__Supplied records__:
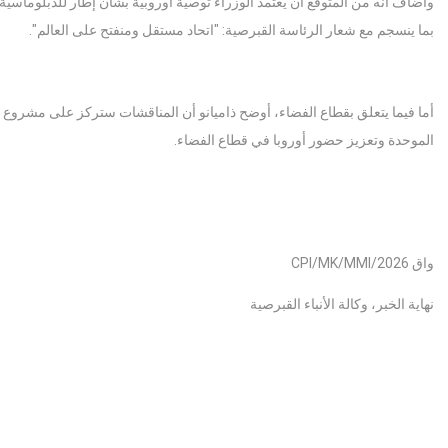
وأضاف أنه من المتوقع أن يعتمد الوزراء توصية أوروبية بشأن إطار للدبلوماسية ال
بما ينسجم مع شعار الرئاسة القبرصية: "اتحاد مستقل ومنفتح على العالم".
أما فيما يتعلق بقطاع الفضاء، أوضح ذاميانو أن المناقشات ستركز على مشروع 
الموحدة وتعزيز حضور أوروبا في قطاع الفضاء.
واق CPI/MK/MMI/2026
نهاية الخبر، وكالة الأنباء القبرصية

==

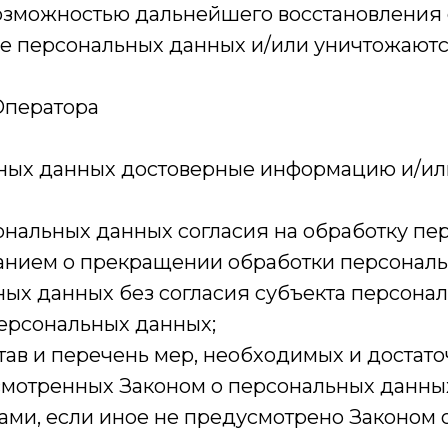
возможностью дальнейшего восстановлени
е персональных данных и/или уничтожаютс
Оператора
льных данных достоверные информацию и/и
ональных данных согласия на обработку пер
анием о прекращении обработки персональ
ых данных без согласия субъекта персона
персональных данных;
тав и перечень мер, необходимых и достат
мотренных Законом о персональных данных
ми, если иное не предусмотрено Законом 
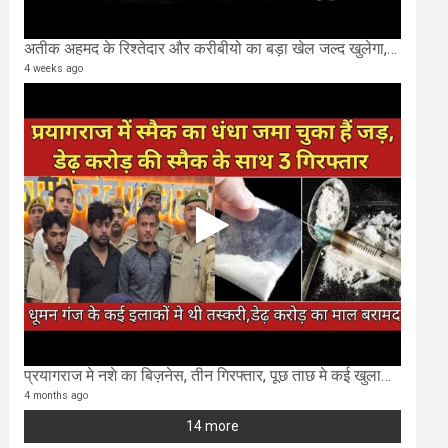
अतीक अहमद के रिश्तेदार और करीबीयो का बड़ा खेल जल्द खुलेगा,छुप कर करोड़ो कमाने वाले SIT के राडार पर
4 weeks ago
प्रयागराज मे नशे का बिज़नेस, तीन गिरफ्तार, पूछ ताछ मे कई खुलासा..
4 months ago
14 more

...

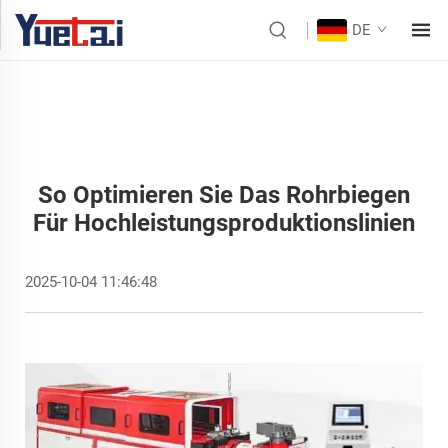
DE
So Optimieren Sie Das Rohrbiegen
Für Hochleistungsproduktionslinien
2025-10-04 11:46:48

__Task to carry out__:
Retype only the stretch of lines above starting at the one with "وأضاف أنه من" and stopping at the one with "نهاية الخبر، وكالة الأنباء القبرصية", exactly as written, with both kept.

__Problem solution__:
وأضاف أنه من المتوقع أن يعتمد الوزراء توصية أوروبية بشأن إطار للدبلوماسية ال
بما ينسجم مع شعار الرئاسة القبرصية: "اتحاد مستقل ومنفتح على العالم".
أما فيما يتعلق بقطاع الفضاء، أوضح ذاميانو أن المناقشات ستركز على مشروع 
الموحدة وتعزيز حضور أوروبا في قطاع الفضاء.
واق CPI/MK/MMI/2026
نهاية الخبر، وكالة الأنباء القبرصية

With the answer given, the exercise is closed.